Homeland: Rorruwuy
Clan: Daṯiwuy
Moiety: Dhuwa

“I am the son of Manydjarri Ganambarr (father) and Gudaltji Munyarryun (mother). My father is an elder or clan leader for the Ḏatiwuy mala (clan) after Mowarra. Manydjarri has taught me how to make yiḏaki, singing songs and dancing. I stay at Dhalinybuy outstation (my wife’s land) where I make yiḏaki to sell. We go into the bush to find yiḏaki and use a wheelbarrow to bring them, it’s hard work but manymak (good). There is a large river at Dhalinybuy where we go hunting for Balin (Barramundi). I also stay at Rorruwuy outstation and like to go hunting there as well.”

Ŋoŋu is respected as a law-man for the Datiwuy clan and is gradually assuming more leadership responsibilities from his father, Manydjarri Ganambarr, a highly respected ceremonial expert. Manydjerri is the eldest son of Mowarra Ganambarr who was born in 1917 and lived through the full range of changes in North East Arnhem land from pre-European contact, the Second World War, missionary times and the mining era. During WWII, Mowarra was a member of the N.T. special reconnaissance unit of traditional Yolŋu men. His work was collected by the anthropologists Berndt in 1947. His work is also held in the Australian National Gallery, the National Museum of Australia and the National Gallery of Victoria. He died in 2005.

As part of this lineage and responsibilities, in 2015, Ŋoŋu began to produce sculpted larrakitj in his family’s style under the watchful direction of his djuŋgaya (manager) from the Yirritja moiety, Buwathay Munyarryun. These larrakitj are intricately painted with sacred clan designs.

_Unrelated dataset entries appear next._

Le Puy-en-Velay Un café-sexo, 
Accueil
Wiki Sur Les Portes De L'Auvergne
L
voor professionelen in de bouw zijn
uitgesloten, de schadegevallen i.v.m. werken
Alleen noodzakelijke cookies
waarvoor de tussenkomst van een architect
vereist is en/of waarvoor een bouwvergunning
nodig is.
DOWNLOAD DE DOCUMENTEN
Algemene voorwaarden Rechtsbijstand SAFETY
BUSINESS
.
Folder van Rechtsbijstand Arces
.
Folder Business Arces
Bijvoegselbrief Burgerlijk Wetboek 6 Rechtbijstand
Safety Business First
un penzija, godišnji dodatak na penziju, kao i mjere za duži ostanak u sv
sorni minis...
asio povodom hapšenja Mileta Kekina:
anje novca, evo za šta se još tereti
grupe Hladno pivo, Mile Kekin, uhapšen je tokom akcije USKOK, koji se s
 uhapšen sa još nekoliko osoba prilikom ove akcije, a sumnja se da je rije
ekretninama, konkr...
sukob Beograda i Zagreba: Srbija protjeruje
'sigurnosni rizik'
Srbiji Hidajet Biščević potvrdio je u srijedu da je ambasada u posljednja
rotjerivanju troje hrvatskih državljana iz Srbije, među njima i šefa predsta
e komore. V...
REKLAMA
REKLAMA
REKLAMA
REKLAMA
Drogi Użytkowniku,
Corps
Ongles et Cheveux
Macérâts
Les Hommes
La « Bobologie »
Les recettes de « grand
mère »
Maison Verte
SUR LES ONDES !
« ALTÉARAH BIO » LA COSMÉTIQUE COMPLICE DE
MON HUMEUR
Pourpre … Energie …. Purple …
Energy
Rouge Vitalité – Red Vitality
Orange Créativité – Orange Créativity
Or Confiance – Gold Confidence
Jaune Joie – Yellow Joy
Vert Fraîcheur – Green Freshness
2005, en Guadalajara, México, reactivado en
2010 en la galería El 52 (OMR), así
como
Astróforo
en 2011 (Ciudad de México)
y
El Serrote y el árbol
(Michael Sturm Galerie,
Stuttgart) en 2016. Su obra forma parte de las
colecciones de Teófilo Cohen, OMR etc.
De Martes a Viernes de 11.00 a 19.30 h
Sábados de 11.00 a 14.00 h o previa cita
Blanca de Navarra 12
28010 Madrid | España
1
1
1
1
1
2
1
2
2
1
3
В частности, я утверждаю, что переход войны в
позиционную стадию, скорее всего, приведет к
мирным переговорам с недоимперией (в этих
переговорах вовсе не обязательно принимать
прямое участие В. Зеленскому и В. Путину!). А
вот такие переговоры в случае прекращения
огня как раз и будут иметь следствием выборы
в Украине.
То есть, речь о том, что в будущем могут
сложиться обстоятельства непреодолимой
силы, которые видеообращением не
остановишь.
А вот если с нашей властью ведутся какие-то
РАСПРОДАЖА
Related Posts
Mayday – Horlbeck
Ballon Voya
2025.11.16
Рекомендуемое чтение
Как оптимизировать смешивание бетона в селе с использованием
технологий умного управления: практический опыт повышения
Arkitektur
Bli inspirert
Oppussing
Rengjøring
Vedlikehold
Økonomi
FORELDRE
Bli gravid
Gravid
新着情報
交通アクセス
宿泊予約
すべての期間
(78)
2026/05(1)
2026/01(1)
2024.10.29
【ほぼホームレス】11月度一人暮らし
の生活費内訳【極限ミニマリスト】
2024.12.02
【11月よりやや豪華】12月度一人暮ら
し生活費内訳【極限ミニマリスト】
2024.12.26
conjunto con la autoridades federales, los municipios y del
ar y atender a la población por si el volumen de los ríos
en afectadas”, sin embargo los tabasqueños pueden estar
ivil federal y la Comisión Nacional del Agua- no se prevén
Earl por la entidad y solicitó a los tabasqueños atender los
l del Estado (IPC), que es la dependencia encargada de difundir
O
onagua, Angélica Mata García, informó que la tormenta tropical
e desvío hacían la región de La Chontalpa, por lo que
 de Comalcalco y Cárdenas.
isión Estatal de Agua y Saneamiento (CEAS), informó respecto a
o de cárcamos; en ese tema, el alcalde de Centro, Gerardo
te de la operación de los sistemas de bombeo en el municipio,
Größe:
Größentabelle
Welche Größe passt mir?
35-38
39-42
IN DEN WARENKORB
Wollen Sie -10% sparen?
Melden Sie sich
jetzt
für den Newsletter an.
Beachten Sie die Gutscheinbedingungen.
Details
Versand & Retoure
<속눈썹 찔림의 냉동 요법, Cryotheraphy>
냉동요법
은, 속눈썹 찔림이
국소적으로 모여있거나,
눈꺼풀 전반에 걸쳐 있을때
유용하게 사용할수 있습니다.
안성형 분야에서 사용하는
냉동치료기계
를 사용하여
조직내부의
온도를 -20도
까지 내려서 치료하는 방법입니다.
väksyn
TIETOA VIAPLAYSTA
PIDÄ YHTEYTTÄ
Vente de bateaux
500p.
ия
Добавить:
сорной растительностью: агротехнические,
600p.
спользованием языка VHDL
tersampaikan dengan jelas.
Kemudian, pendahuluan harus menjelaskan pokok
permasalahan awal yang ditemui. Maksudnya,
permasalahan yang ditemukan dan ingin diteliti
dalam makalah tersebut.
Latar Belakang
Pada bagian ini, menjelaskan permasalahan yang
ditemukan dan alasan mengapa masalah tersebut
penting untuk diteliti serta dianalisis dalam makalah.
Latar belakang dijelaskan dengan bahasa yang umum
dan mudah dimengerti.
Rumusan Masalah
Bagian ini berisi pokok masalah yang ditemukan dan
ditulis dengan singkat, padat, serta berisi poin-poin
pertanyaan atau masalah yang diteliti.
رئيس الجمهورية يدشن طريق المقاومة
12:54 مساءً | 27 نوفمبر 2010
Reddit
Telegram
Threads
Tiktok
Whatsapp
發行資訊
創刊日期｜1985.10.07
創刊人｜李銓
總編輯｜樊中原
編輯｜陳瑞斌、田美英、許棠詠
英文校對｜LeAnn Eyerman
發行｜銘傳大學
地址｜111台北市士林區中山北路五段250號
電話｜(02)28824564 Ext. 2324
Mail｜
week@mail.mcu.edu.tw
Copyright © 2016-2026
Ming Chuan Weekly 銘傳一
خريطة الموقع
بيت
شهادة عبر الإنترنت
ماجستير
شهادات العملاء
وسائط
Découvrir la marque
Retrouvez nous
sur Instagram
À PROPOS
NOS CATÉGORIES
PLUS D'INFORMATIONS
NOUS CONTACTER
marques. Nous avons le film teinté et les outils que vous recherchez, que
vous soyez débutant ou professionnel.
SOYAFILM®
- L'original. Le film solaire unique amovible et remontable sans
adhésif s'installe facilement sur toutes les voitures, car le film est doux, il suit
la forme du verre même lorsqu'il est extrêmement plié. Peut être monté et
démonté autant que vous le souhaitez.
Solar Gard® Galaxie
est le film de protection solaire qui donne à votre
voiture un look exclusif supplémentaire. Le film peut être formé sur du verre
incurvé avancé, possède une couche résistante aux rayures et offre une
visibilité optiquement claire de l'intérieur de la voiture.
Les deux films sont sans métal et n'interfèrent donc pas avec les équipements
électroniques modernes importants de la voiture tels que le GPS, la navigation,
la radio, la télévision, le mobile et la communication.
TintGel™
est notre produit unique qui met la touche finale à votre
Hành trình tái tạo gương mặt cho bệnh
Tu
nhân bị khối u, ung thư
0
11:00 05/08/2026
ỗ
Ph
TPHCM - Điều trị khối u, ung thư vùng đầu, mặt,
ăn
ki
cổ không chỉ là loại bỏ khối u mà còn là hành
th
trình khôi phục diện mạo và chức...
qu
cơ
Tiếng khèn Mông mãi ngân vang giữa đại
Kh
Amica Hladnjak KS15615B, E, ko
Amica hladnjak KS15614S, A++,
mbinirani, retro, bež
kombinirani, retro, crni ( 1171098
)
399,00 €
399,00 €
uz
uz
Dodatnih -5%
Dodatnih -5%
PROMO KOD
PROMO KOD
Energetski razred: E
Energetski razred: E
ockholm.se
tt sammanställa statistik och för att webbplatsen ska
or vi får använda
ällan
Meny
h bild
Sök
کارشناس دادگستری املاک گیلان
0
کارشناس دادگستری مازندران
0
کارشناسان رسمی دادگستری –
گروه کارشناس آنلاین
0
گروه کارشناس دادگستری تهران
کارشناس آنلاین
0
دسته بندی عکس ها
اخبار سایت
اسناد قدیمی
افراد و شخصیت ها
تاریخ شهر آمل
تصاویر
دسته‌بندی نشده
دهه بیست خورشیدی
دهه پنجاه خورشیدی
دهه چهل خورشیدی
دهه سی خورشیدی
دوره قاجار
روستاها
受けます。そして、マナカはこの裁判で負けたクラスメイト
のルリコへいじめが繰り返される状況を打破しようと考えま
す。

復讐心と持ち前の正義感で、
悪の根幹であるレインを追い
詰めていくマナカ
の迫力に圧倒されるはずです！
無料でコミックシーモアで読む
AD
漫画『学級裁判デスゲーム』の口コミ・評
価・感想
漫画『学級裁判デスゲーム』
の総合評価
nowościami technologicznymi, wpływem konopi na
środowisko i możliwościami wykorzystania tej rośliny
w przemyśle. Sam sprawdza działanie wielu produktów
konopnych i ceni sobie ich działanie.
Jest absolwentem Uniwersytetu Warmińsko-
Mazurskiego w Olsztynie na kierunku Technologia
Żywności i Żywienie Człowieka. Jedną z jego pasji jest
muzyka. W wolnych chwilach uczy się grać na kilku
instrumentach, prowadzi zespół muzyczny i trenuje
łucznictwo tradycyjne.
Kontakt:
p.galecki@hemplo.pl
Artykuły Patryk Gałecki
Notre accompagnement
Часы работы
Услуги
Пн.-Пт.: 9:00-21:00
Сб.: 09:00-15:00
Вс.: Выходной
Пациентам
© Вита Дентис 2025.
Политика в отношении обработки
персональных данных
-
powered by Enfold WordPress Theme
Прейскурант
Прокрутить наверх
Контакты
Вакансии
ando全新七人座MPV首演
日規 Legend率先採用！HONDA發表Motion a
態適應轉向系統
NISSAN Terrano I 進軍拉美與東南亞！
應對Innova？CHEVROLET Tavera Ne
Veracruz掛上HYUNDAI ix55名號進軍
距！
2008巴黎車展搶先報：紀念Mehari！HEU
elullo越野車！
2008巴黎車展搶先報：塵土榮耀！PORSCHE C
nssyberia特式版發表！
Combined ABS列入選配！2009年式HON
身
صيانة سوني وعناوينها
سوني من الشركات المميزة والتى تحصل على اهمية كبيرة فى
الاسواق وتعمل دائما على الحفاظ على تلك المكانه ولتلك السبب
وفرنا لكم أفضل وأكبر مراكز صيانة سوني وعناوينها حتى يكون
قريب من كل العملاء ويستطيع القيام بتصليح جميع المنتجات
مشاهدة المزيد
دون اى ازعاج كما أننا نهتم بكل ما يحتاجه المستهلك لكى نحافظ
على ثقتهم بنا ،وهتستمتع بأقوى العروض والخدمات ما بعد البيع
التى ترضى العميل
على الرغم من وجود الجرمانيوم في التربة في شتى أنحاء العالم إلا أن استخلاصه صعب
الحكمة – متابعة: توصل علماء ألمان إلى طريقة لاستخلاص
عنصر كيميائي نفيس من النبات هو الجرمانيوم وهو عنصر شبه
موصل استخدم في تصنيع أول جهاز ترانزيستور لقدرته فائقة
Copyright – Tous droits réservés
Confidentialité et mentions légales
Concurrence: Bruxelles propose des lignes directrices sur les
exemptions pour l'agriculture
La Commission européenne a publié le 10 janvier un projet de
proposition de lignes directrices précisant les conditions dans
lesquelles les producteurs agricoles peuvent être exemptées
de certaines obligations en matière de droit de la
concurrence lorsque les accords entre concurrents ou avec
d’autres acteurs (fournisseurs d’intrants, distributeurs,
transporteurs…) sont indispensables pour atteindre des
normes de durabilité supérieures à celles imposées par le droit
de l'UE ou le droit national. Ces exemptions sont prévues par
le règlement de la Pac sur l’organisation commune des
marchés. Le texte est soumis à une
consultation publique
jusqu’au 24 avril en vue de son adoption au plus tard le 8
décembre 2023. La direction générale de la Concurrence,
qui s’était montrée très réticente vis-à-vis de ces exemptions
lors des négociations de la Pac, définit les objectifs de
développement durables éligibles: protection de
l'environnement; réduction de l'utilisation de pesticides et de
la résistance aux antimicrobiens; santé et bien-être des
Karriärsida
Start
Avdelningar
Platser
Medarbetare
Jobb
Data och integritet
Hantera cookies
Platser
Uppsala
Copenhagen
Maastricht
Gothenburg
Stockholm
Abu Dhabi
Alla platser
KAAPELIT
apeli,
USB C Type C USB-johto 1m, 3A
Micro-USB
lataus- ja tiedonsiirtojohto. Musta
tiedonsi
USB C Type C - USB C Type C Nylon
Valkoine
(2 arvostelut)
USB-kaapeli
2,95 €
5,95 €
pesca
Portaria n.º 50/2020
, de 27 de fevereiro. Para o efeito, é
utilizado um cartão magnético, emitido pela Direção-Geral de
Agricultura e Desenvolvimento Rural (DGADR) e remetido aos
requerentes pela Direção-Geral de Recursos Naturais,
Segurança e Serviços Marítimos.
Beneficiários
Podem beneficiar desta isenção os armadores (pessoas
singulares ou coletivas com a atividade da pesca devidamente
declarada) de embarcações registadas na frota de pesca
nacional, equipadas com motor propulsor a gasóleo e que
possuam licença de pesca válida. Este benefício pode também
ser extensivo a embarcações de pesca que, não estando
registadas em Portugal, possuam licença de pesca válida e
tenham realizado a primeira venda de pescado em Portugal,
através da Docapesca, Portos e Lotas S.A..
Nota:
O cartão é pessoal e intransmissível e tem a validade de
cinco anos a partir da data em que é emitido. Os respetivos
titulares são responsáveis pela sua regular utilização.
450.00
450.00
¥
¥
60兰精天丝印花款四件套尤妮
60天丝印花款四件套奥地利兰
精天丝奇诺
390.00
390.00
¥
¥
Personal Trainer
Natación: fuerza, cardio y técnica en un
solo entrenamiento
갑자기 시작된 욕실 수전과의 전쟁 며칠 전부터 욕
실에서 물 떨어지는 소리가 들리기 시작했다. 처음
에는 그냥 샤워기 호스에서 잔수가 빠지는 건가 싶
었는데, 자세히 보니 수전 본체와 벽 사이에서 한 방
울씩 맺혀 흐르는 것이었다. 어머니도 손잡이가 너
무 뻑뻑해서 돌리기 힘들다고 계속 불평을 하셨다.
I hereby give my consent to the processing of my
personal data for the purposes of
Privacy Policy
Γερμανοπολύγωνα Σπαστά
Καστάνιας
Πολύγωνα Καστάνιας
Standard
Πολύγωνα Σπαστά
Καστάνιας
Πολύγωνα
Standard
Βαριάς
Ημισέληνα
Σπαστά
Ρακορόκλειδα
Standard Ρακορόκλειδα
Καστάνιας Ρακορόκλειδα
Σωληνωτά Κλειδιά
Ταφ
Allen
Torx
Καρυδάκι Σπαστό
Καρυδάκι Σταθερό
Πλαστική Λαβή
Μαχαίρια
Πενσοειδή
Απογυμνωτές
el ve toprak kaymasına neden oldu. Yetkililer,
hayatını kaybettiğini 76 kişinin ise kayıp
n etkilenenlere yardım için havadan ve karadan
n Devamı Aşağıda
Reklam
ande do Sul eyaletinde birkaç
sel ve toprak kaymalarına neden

In addition to painting, Ŋoŋu has also inherited the right and responsibility from his father to sing sacred songs in ceremony, which is one of the most important roles in Yolŋu society as the history, law, kinship and sacred meanings are held within song. His singing features alongside his father on the recording ‘Rorruwuy,’ produced by the Mulka Project. He is also featured in many other recordings, both as a song-man and as a dancer, having represented Yolŋu culture within Australia, England, Japan and Iceland.

Within his home environment, Ŋoŋu is a hard working family man who shares the important management role of djuŋgaya for the community of Dhalinybuy, alongside Gurumin Marika and Yali Munuŋgurr. This involves various cultural responsibilities and also includes facilitating visitors access to the community, which at times are non-Aboriginal workers and fishermen. Ŋoŋu has a reputation as a gentle and humble man, with a willingness to share his culture with non-Aboriginal people.

Ŋoŋu makes consistently excellent yiḏaki. He is well known for selecting specific trees that often have completely natural bores and narrow chambers through the top section, producing instruments that have acoustics reminiscent of older style yiḏaki, ie. prior to modern tools; what some would call more ‘traditional.’

His yiḏaki are often painted with sacred designs depicting the freshwater system of Dhalinybuy, his mother’s country. More recently, Ŋoŋu has been painting his yiḏaki with sacred designs from his father’s country that sometimes refer to the saltwater regions off the coast of Rorruwuy community, where the actions of Mana the ancestral shark intimated relationships to the Datiwuy clan.